The SANBI-GBIF Team embarked on a two-day journey to Spain in December 2022 to participate in an exciting new project in collaboration with GBIF-Spain, funded through the Capacity Enhancement Support Programme (CESP) of the Global Biodiversity Information Facility (GBIF). Francisco Pando (GBIF-Spain) reported that the project is “a beautiful challenge” as it is taking us into an area that is “relevant and full of potential in the GBIF universe, and out of our comfort zone”.
The expected impact of the project entitled “Cross-continental partnership to investigate data mining approaches for impactful data use cases and stories” is to create capacity in data mining and big data handling, and to jointly develop an eLearning training course on “analytical techniques in biodiversity big data”. The project aims to capacitate upwards of 20 participants, with trainers from Spain, Ghana and South Africa, and will also produce relevant training materials for further rollout of training events.
This joint venture included training and information exchange on the eLearning platform which was released in February 2022 at a Data Cleaning workshop held in Cape Town. This platform is hosted by GBIF-Spain.
The need for training and capacity building in biodiversity informatics as a new area of science is critical. Here, vast quantities of biodiversity data put together in a uniform, fair way, and now available, in part led by GBIF, is recognized as an enabler of high impact innovative science, and a key to respond to the current societal challenges. However, the exploitation of data and this resource is often hindered by limited capacity. GBIF recognized this issue, and some of its national nodes, such as South Africa and Spain, include capacity building, through training and especially eLearning, as a strong pillar in their strategies and work plans. SANBI-GBIF and GBIF Spain aim to optimize efforts, and grow national capacity, with course content available to support the needs of the biodiversity informatics community.
Further topics covered at the meeting included artificial intelligence (AI) and ‘big data’ by Dr. Fernando Aguilar (Institute of Physics of Cantabria, specialising in computing and data science), and contributions by Professor David Galicia from the University of Navarra, with a focus on the use and application of software like “R”, “RStudio” and the value of APIs like rgbif for accessing, downloading, and visualising biodiversity data. The use of the R programming language in Jupyter Notebook, which is a web based interactive computing platform was also explored. Other aspects also included advances in machine learning and deep learning leading to the ability to decipher the content of natural images. This can provide new insight for researchers and make difficult analyses of natural images a routine task.
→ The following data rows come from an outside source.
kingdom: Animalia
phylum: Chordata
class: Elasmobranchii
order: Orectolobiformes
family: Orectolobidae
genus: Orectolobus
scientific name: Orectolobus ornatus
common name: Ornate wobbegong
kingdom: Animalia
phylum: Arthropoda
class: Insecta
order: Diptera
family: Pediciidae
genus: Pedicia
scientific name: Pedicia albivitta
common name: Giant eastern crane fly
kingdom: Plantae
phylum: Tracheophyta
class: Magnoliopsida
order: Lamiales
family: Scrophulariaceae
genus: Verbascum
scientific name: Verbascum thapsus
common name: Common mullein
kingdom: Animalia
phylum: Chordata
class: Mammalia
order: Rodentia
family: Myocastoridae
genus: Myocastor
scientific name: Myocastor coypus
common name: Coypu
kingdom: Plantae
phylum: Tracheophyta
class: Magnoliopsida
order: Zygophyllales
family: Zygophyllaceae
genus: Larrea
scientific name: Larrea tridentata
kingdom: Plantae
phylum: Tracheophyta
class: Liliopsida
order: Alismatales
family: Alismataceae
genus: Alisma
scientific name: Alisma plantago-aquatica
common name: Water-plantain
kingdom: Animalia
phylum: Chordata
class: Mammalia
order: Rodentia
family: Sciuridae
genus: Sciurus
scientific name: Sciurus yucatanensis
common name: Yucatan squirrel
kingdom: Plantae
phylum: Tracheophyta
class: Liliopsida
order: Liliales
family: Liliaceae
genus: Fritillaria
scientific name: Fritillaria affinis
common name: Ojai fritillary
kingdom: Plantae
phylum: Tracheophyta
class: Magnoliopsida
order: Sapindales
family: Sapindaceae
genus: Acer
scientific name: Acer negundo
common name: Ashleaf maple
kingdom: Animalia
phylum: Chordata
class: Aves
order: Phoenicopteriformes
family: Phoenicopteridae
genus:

In addition, data cleaning techniques were discussed, particularly enhancing the quality of data with further discussion about aspects like the quality index for data publishing. This index allows for scoring of a dataset based on quality. Data reduction techniques applied to digital accessible knowledge (DAK) was also addressed, especially as this relates to aspects like time, geographic space, and the taxonomy of biodiversity data. Ultimately, data should be fit for use to ascertain what questions can be asked from the data.
An exciting outcome from this collaboration is the training workshop which will be hosted by SANBI-GBIF in Cape Town this June.